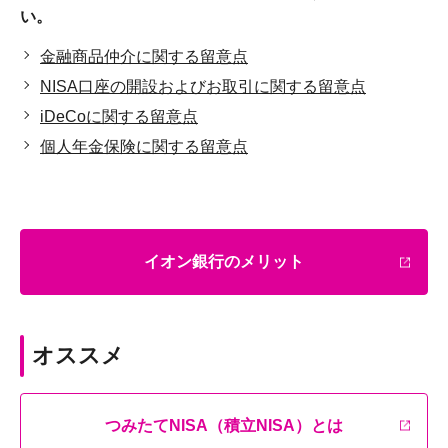
い。
金融商品仲介に関する留意点
NISA口座の開設およびお取引に関する留意点
iDeCoに関する留意点
個人年金保険に関する留意点
イオン銀行のメリット
オススメ
つみたてNISA（積立NISA）とは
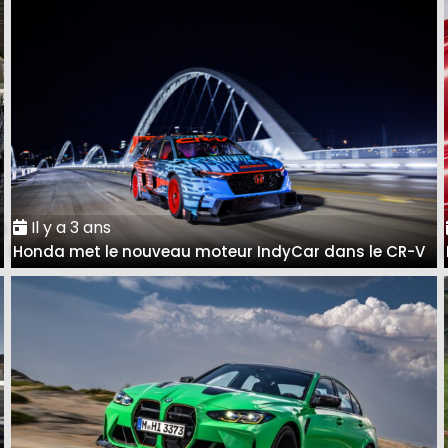
Il y a 3 ans
à
Honda met le nouveau moteur IndyCar dans le CR-V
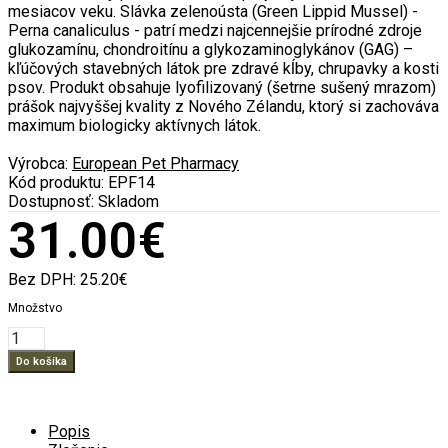
mesiacov veku. Slávka zelenoústa (Green Lippid Mussel) -
Perna canaliculus - patrí medzi najcennejšie prírodné zdroje
glukozamínu, chondroitínu a glykozaminoglykánov (GAG) –
kľúčových stavebných látok pre zdravé kĺby, chrupavky a kosti
psov. Produkt obsahuje lyofilizovaný (šetrne sušený mrazom)
prášok najvyššej kvality z Nového Zélandu, ktorý si zachováva
maximum biologicky aktívnych látok.
Výrobca:
European Pet Pharmacy
Kód produktu:
EPF14
Dostupnosť:
Skladom
31.00€
Bez DPH:
25.20€
Množstvo
Popis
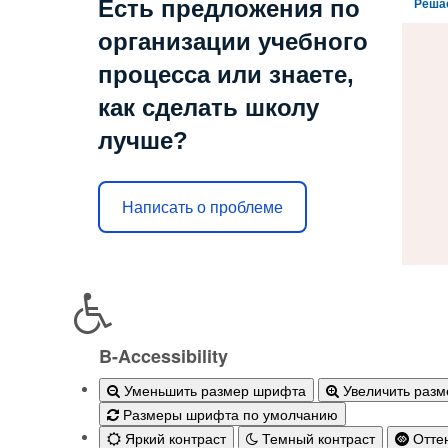
Есть предложения по
Реша
организации учебного
процесса или знаете,
как сделать школу
лучше?
Написать о проблеме
B-Accessibility
Уменьшить размер шрифта
Увеличить раз
Размеры шрифта по умолчанию
Яркий контраст
Темный контраст
Оттен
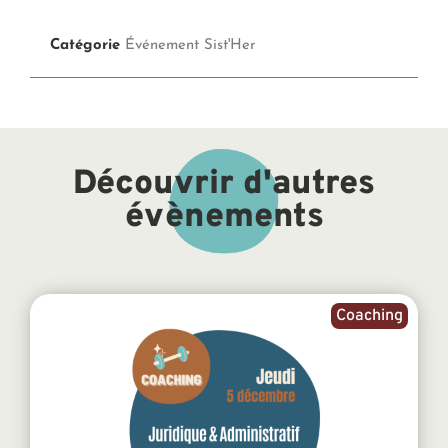
Catégorie
Événement Sist'Her
Découvrir d'autres
évènements
Coaching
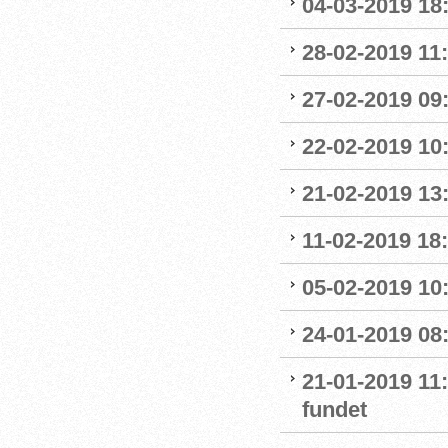
04-03-2019 18:
28-02-2019 11:
27-02-2019 09
22-02-2019 10:
21-02-2019 13
11-02-2019 18:
05-02-2019 10:
24-01-2019 08
21-01-2019 11
fundet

**Directions for this task**
What is the number of lines in the records above that include the word "шрифта"? Reply with that number and nothing more.

**Written solution**
2